The Southwestern University Pirates started the season ranked ninth in NCAA Division III by the American Volleyball Coaches Association (AVCA) and finished in a five-set loss to No. 4 Colorado College in the Southern Collegiate Athletic Conference (SCAC) championship match.
In between was the story of a young team buoyed by strong leadership from a small senior class, working to find its footing among the nation's elite teams.
The Pirates began the season ranked in the top 10 nationally, which spoke to the amount of talent they had. However, having a lot of newcomers to the 2018 team and three consecutive losses to nationally or regionally ranked teams in three sets each, revealed how inexperienced the team was.
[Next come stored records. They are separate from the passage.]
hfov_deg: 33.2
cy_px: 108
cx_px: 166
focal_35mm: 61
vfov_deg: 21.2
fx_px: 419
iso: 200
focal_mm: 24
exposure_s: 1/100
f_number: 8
The Pirates finished 18-12, including 12-4 in conference, receiving more votes than any other team outside the AVCA Coaches' Poll's Top 25 and finishing on the outside looking in at an NCAA Tournament bid.
When facing elite competition early, the Pirates struggled, losing to nationally-ranked Trinity and Colorado College in three and four sets. By the end, they defeated Trinity in four and took Colorado College to five.
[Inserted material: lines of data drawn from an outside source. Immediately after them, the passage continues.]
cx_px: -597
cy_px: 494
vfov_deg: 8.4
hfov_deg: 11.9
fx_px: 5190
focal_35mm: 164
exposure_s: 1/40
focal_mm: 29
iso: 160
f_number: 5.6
"If you look at it, we had zero bad losses. All of our losses were to nationally and regionally ranked opponents," Head Coach Don Flora said. "To have that sense we were battling and battling, getting closer to breakthrough wins, those were really important steps of our growth."
The cathartic moment of the season came in October against a string of nationally ranked opponents, taking both Texas-Tyler and Mary Hardin-Baylor to five sets. After losing to Colorado College, the Pirates reeled off seven consecutive wins before a five-set loss to Trinity in the last match of the regular season.
"There were a lot of great markers in the sand of our growth, but that stretch solidified in our minds that we can," Flora said. "And once we decided we could, we did."
Nine first-year students composed more than half of the Pirates' 17-woman roster and the strides made by the team were exemplified by Ashley Whitlock, who went from not starting to making Second Team All-ACAC.
Whitlock led the conference in blocks per set (0.89) and hitting percentage (.395) in conference play.
"This is a really good conference and Ashley went from not playing to being one of the best middle blocker, numbers-wise, in conference play," Flora said. "It really threw me off when I saw her numbers at the end of the year. Over the last few weeks, she really ascended to another level."
The rest of the team matched that growth. Whether first-year setter Makenzie Mendez improvement sparked the emergence of the Pirates' young front row. The development of new options sped up her progression as she stepped up as one of the best young setters in the conference, helping Southwestern improve its efficiency throughout conference play.
"What Makenzie did to take over the offense, to run the offense and lead the team, making decisions, was huge," Flora said. "She had a really good tournament with 22 digs against Colorado College."
One-by-one and as a collective unit, the young players stepped up. Ali Grona made key digs throughout the tournament, stopping big swings with no block up to thwart opponents' best shots. Alyssa Dooley found seams against Trinity in the last match of the regular season, earning the final SCAC Offensive Player of the Week of the season.
"One of the things with our program is learning is job one," Flora said. "We really want our student-athletes to understand the game.
"Volleyball IQ is an important component of what we look for in who we recruit and what we expect from them during their time here. The magic is in their ability to want to learn and improve."
For the second year in a row, the Pirates' development program paid off with a senior making the All-SCAC First Team after not making an all-conference team in any of their previous three years.
Jamison Duck led the conference in kills per set (3.25), showing an all-around game by finishing second on the team in digs with 15 double-doubles in points and digs during the regular season.
"She just bought into the process of learning," Flora said. "Jamison and Brandi Campos had really strong years for us. If you look at them, Jillian Jeane, and the leadership they brought as seniors, they left the program better than they found it."